Let’s face it—government budgets can feel like a maze of numbers and policies that make your head spin. For busy florists juggling bouquets and bookkeeping, it’s easy to miss the changes that really matter for your business. But don’t worry—we’ve got you covered. Here’s a simple breakdown our Bramble of what the latest budget update & what florists need to know mean for your flower shop, including updates on wages, employee National Insurance Contributions (NICs), and new small business support.
For the full picture, take a look at the government announcements here
Budget Updates: What Florists Need to Know
National Minimum Wage Increases
From 1 April 2025, the National Living Wage (for workers aged 21 and over) will rise to £12.21 per hour, while the National Minimum Wage for workers aged 18-20 will increase to £10 per hour. This marks a 6.7% increase, following a similarly significant rise last year.
If your recruitment strategy involves paying slightly above the NMW to attract employees, you may want to rethink your approach. With the steady rise of minimum wages, non-monetary incentives—like flexible hours, training opportunities, or a supportive work environment—can become a more effective way to stand out to potential employees.
Changes to National Insurance Contributions (NICs)
Starting in April 2025, employers will face higher NIC costs due to:
- Increased NICs Rate: The rate for employers’ contributions will rise by 1.2 percentage points to 15%.
- Lower Secondary NI Threshold: The threshold at which employers start paying NICs will decrease from £9,100 to £5,000. This means you’ll need to pay NICs for employees who work fewer hours or earn less.
These changes will impact many florists, especially those who rely on part-time or seasonal staff to handle busy periods.
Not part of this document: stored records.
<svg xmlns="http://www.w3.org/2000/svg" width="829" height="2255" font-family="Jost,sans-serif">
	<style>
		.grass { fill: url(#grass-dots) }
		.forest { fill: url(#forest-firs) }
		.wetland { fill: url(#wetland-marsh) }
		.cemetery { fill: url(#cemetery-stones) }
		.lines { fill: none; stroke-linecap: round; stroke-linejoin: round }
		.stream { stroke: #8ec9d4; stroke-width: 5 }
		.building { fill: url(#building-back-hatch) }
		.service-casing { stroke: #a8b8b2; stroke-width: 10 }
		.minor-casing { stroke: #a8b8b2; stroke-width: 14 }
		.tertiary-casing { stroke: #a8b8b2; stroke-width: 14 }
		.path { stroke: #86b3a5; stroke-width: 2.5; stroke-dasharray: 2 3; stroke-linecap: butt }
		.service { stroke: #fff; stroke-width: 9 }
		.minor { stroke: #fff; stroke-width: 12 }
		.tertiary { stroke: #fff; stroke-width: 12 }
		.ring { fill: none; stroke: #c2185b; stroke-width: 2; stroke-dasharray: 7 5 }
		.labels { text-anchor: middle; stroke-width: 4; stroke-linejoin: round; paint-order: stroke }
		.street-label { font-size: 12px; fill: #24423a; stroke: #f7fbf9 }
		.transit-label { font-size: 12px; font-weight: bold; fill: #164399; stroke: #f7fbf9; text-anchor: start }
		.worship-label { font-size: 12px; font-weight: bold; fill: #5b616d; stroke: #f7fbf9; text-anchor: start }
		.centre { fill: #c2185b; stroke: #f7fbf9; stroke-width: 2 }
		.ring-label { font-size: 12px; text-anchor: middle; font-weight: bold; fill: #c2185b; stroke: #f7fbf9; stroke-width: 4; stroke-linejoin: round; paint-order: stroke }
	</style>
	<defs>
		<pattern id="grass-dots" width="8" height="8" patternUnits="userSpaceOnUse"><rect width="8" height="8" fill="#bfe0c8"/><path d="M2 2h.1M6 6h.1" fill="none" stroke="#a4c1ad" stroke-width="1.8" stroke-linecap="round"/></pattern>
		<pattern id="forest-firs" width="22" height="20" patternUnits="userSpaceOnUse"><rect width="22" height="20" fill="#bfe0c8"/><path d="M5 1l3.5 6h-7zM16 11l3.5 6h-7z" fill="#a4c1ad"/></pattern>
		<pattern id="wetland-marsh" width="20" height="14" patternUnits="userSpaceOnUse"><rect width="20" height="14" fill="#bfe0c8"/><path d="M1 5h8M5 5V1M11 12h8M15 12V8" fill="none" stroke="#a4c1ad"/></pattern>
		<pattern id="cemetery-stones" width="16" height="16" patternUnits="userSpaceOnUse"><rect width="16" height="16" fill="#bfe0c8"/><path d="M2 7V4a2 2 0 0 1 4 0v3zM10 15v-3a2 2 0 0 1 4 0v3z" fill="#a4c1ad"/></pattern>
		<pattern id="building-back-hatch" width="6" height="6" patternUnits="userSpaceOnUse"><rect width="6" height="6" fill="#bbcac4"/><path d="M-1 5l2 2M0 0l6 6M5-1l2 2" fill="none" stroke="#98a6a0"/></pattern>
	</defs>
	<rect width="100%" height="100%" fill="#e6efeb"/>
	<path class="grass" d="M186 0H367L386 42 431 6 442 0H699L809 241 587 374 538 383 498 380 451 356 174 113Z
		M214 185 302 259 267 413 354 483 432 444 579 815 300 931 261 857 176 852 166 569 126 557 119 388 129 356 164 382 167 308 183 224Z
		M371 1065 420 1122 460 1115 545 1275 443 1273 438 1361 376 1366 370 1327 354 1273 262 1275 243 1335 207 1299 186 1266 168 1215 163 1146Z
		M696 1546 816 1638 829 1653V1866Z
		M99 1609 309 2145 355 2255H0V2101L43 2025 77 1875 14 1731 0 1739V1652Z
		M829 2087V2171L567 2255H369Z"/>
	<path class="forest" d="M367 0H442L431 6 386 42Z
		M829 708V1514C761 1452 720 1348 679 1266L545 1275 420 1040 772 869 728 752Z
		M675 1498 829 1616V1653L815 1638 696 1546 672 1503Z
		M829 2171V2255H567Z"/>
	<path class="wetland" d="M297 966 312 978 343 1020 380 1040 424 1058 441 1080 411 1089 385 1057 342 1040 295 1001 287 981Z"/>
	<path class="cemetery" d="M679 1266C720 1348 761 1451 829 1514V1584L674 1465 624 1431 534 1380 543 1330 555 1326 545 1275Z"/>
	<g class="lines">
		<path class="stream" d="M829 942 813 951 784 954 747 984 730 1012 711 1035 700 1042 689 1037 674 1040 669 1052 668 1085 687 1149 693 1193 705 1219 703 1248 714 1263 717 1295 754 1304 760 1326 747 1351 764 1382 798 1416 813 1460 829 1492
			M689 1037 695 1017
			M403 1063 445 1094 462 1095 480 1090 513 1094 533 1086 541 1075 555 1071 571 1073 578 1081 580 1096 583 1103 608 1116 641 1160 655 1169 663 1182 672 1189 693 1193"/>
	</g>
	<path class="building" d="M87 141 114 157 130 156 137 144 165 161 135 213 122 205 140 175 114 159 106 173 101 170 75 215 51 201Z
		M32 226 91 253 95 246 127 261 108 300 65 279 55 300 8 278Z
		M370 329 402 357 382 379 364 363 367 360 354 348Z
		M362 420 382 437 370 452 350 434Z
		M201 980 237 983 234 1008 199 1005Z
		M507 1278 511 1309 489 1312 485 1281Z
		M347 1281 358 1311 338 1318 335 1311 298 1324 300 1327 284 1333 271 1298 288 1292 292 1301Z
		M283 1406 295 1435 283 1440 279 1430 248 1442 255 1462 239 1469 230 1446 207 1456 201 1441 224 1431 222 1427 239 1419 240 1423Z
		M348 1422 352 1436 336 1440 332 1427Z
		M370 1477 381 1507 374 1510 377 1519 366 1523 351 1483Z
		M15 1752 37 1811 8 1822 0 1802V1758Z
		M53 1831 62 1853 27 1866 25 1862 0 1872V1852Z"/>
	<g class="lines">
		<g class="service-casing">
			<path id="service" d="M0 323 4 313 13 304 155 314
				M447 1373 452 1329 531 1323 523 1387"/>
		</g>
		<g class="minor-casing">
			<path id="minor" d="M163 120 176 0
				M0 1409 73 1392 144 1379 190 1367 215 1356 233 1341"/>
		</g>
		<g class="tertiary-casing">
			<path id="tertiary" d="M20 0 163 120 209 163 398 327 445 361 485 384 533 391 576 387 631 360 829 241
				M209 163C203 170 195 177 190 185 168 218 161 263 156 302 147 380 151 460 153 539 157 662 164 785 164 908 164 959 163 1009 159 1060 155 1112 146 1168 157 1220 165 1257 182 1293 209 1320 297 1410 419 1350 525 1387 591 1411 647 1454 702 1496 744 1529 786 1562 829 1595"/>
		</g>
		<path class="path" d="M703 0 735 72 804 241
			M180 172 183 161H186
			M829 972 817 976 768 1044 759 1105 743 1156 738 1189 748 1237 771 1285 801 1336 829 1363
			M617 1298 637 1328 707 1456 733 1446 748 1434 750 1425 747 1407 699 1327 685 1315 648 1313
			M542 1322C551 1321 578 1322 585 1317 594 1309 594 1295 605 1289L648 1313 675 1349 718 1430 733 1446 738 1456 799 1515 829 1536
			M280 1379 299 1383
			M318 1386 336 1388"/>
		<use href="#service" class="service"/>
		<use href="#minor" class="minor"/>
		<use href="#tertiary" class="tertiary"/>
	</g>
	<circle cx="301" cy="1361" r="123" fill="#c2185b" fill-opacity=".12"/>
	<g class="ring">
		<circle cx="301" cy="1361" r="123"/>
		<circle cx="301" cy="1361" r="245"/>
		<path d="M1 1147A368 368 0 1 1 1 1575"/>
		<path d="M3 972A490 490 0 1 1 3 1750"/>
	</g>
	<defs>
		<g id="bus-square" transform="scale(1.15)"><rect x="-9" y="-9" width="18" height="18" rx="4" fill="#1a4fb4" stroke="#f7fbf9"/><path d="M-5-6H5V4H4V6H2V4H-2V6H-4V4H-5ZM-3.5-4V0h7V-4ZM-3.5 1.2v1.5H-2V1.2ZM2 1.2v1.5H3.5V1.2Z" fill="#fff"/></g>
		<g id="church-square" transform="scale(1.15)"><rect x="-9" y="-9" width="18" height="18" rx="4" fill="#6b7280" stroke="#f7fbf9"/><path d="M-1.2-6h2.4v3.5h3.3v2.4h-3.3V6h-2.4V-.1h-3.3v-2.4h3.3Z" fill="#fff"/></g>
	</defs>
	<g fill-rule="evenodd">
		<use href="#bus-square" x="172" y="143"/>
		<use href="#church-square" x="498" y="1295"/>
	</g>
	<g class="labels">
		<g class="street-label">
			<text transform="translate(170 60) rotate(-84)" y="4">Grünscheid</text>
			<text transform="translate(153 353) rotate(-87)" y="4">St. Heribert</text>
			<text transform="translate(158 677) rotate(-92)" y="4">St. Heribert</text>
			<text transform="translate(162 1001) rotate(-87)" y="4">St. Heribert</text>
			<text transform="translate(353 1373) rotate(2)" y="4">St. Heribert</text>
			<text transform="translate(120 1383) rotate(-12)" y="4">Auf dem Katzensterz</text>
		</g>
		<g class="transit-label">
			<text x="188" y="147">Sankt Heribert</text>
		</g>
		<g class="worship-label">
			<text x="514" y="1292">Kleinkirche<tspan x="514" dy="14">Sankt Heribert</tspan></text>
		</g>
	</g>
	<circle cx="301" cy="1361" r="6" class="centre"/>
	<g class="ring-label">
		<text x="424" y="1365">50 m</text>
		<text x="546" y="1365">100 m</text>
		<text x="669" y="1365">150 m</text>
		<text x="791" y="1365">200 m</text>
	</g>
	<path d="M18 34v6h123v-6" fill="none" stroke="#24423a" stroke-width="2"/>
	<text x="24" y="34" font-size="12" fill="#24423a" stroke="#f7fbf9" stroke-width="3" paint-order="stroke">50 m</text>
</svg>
Increased Support for Small Businesses
To help small businesses manage these additional costs, the government is doubling the Employment Allowance from £5,000 to £10,500 per year starting in April 2025. Additionally, the previous £100,000 NICs bill cap for eligibility has been removed, making this support available to all eligible employers.
Key Benefits of the New Employment Allowance
- Zero NICs for Many Employers: Over 865,000 small businesses, including florists, are expected to pay no NICs at all in 2025.
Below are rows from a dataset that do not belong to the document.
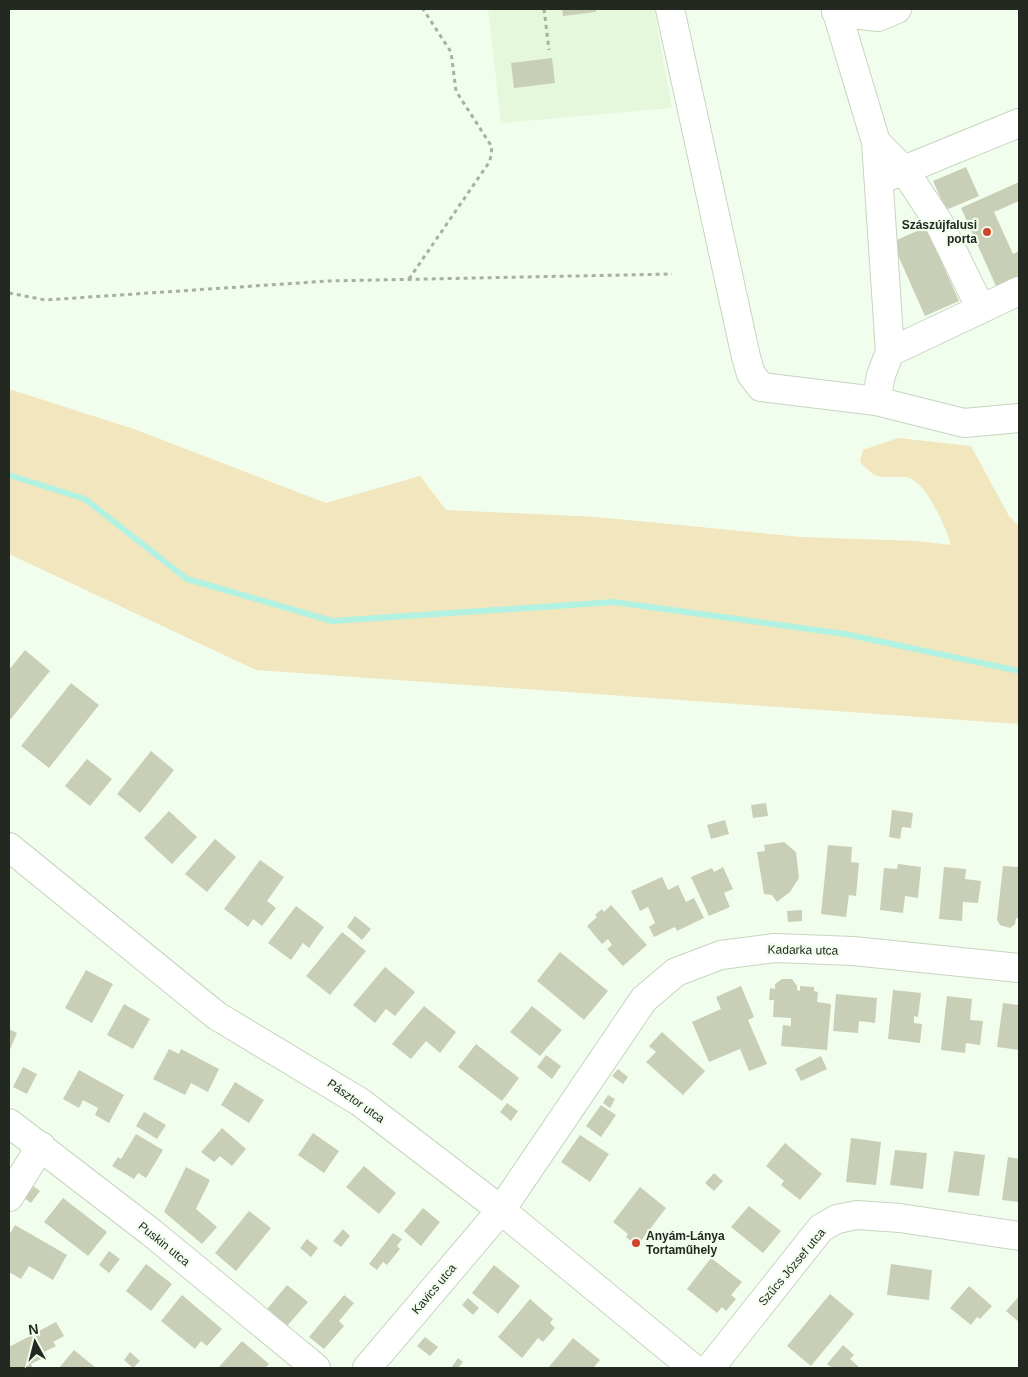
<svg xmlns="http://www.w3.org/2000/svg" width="1028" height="1377" font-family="Helvetica,sans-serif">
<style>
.built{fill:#e5f8dc}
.green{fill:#f1e6be}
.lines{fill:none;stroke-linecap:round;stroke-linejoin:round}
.stream{stroke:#b2f2e3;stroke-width:6}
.building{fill:#c9ceb6}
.minor-casing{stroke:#c6d5c0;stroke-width:30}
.path{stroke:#a7b0a3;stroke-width:3;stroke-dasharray:4 4;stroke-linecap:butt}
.minor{stroke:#fff;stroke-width:28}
.poi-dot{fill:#cf442b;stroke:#f2feed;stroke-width:2}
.labels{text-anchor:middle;stroke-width:4.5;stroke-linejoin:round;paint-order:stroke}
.poi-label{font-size:12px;font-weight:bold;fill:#232821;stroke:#f2feed;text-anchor:end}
.street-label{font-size:12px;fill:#232821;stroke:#f2feed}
</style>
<rect width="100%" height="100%" fill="#f2feed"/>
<!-- built -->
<path class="built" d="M488 9H654L672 108 501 123Z"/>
<!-- green -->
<path class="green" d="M9 389 134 429 326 503 420 476 446 510 597 517 801 537 917 541 951 545C946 528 926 479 905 477 881 475 879 483 860 462L863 450 898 438 971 446 1009 516 1019 526V724L256 670 9 554Z"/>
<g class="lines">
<!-- stream -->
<path class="stream" d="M9 475 85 499 187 579 332 621 614 602 845 634 1019 671"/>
</g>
<!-- building -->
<path class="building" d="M562 9H596V12L563 16Z
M552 58 555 83 514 88 511 63Z
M966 167 979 196 946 210 933 181Z
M1019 182V201L994 212 1013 254 1019 251V276L996 286 961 208Z
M926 227 959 301 925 316 892 242Z
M25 650 50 671 9 721V670Z
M71 683 99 705 49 768 21 746Z
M151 751 174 770 140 813 117 794Z
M87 759 112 779 90 806 65 786Z
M766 803 768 816 753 818 751 805Z
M892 810 913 813 911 828 902 827 900 839 889 837Z
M169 811 197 837 172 864 144 838Z
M725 820 729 834 711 839 707 825Z
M215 839 236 857 207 892 185 874Z
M784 842 796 852 799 878 790 892 777 902 772 895 764 894 757 852 765 851 764 845Z
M828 845 852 847 851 862 859 863 856 896 849 895 846 917 821 914Z
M260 860 284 877 267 901 276 908 262 926 253 919 248 927 224 909Z
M898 864 921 867 918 898 905 896 903 913 880 910 884 868 897 869Z
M1003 866 1019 867V918H1016L1015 924 1010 928 1000 925 997 920Z
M723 867 733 889 724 893 730 907 709 916 691 877 712 868 714 872Z
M944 867 966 869 965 879 981 881 978 903 963 902 962 921 939 919Z
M662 877 668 890 678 885 686 902 694 898 704 918 677 931 675 927 654 937 649 927 655 923 648 907 640 911 631 891Z
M611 905 647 945 623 966 607 949 612 945 608 939 602 944 587 926 597 917 595 915 602 909 604 912Z
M296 906 324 927 309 948 303 943 291 960 268 943Z
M802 910V921L788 922 787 911Z
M355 916 371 929 362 940 347 927Z
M342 932 366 951 330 995 306 976Z
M560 952 608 991 584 1020 537 981Z
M385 967 415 992 395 1016 386 1009 375 1023 353 1005Z
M86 970 113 984 92 1023 65 1008Z
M782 979H792L797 986V990L800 991V986L814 987V991L818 992 817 1002 831 1004 827 1050 781 1046 783 1025 791 1026V1018L773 1017 774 1000H769L770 988 775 989V984Z
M741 986 754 1017 748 1020 767 1064 749 1071 740 1049 709 1062 692 1022 721 1009 716 997Z
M893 990 921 993 918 1017 914 1016V1023L922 1024 920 1043 888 1039Z
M836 994 877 998 875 1023 859 1021 858 1033 833 1031Z
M947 996 972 999 970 1020 983 1021 980 1045 966 1043 965 1053 941 1050Z
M1003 1003 1019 1005V1050L997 1047Z
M124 1004 150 1019 133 1049 107 1035Z
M424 1006 456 1032 440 1053 426 1041 411 1059 392 1044Z
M532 1006 562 1030 540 1056 510 1032Z
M9 1029 17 1033 9 1052Z
M662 1032 705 1071 683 1095 646 1062 656 1052 649 1046Z
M476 1044 519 1078 502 1101 458 1067Z
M169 1049 179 1054 181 1049 219 1069 208 1092 191 1083 185 1095 153 1079Z
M546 1055 561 1066 552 1079 537 1067Z
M821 1056 827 1069 801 1081 795 1069Z
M23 1067 37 1074 27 1094 13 1087Z
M618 1069 628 1077 623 1084 612 1076Z
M79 1070 124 1095 109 1123 95 1115 98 1108 83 1100 79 1108 63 1099Z
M235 1082 264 1100 249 1123 221 1105Z
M608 1095 615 1099 610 1108 603 1103Z
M507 1103 518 1111 511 1121 500 1112Z
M601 1105 616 1115 601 1137 586 1126Z
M144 1112 166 1125 157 1139 136 1126Z
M222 1128 246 1149 232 1166 220 1156 214 1162 201 1152Z
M313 1133 339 1151 324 1173 298 1155Z
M136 1134 163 1150 146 1178 138 1173 134 1179 112 1166 118 1157 121 1159Z
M580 1135 609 1154 590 1182 561 1162Z
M851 1138 881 1142 876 1185 846 1182Z
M785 1143 822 1174 800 1200 781 1185 784 1181 766 1166Z
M895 1150 927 1153 923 1189 890 1185Z
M954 1151 985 1155 979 1196 948 1192Z
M1008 1157 1019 1159V1202L1002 1200Z
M364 1166 396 1193 379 1214 346 1187Z
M186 1167 210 1180 196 1209 217 1227 202 1244 164 1212Z
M714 1173 723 1181 714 1191 705 1183Z
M29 1183 40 1191 31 1203 20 1195Z
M640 1187 666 1208 637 1246 626 1237 628 1234 613 1222Z
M63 1198 107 1232 88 1256 44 1222Z
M749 1206 781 1231 763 1253 731 1227Z
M423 1208 440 1222 421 1246 404 1231Z
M249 1211 271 1228 236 1271 215 1253Z
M15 1225 67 1255 53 1280 29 1266 21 1279 9 1272V1235Z
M343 1229 350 1236 341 1247 333 1241Z
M393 1233 402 1239 397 1246 400 1249 387 1265 383 1262 377 1270 369 1264Z
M307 1239 318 1248 311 1257 300 1248Z
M109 1251 120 1259 109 1273 99 1265Z
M711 1258 742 1282 731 1295 736 1299 726 1311 722 1307 717 1313 687 1289Z
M146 1264 172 1284 151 1311 126 1291Z
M891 1264 932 1270 929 1300 887 1295Z
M494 1265 520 1286 498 1314 472 1293Z
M287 1285 308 1302 287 1326 267 1309Z
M969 1286 992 1306 980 1319 977 1317 971 1325 950 1308Z
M830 1294 854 1314 811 1366 787 1346Z
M182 1295 222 1329 207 1346 201 1341 195 1349 161 1321Z
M344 1295 354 1303 339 1321 344 1326 324 1349 309 1337Z
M1019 1296V1322L1006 1311Z
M468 1298 479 1308 473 1315 462 1305Z
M530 1299 553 1319 550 1323 555 1328 543 1342 538 1338 522 1358 498 1337Z
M56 1322 64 1336 53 1342 56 1346 44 1352 47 1356 31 1364 33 1368H9V1347Z
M425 1337 438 1347 430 1356 417 1346Z
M573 1338 600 1360 593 1368H548Z
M242 1341 269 1364 265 1368H218Z
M843 1345 854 1355 850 1359 860 1368H833L827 1364Z
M74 1350 96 1368H59Z
M130 1352 140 1361 133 1368 124 1360Z
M458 1358 463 1362 458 1368H451Z"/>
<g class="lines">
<defs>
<path id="minor" d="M670 9 746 357 751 374 761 387 876 401 964 423 1019 418
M836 9 876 142 890 352 881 375 876 401
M836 12 878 17 897 9
M876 142 904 170 939 223 981 309
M887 177 1019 123
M890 352 1019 291
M9 847 217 1016 360 1102 501 1210 693 1368
M9 1123 152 1233 316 1368
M9 1197 41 1146
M367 1368 501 1210 644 999 676 972 721 955 775 948 853 951 1019 968
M710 1368 821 1228 837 1219 857 1215 900 1218 1019 1236"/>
</defs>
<!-- minor casing -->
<use href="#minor" class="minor-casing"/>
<!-- path -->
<path class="path" d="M544 9 549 50
M409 279 490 161 492 147 456 91 451 52 423 9
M9 293 45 300 328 281 672 274"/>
<!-- minor -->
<use href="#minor" class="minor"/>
</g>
<!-- markers -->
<g class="poi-dot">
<circle cx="987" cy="232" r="5"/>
<circle cx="636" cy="1243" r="5"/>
</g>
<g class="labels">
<!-- poi labels -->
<g class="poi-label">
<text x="977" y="229">Szászújfalusi<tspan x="977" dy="14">porta</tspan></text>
<text x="646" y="1240" text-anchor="start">Anyám-Lánya<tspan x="646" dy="14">Tortaműhely</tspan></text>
</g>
<!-- street labels -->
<g class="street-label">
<text transform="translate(803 950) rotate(1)" y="4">Kadarka utca</text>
<text transform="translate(356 1101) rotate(35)" y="4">Pásztor utca</text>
<text transform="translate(164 1244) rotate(39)" y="4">Puskin utca</text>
<text transform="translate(792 1267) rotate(-50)" y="4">Szűcs József utca</text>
<text transform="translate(434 1289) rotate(-50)" y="4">Kavics utca</text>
</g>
</g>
<!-- border -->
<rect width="1028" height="1377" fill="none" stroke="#232821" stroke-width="20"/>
<!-- north arrow -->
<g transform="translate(35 1342) rotate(353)" stroke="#f2feed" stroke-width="4" paint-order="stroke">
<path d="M0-4L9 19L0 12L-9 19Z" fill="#232821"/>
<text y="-8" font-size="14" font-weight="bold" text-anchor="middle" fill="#232821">N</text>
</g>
</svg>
- Financial Breathing Room: The increased allowance will offset the cost of higher wages and NICs, reducing the financial strain on employers.
- Simplified Eligibility: By removing the £100,000 cap, more small businesses can access this vital support.
How This Affects Your Floristry Business
These changes are a double-edged sword for florists. On the one hand, increased NMW and NICs mean higher costs, particularly for businesses that rely on part-time staff or operate on tight margins. However, the enhanced Employment Allowance offers a significant opportunity to manage these expenses.
What You Can Do
- Review Payroll Costs: Evaluate how the NMW and NICs changes will affect your bottom line. Adjust staffing levels or budgets if needed.
- Claim Employment Allowance: Check your eligibility for the updated allowance and ensure your payroll system is set up to claim it. This could save you up to £10,500 per year.
- Focus on Non-Monetary Incentives: With rising wages, offering benefits like training, flexible schedules (where possible – we know this can be hard in a florist shop!), or a positive workplace culture can help attract and retain employees without breaking the bank.
Next Steps
To prepare for these changes:
- Speak to your accountant or payroll provider about the impact on your business.
- Find out if you’re eligible for the Employment Allowance and how to claim it.
While the cost of doing business is increasing, these updates to the Employment Allowance offer a lifeline to florists and other small businesses. By staying informed and proactive, you can keep your business thriving in this changing financial landscape.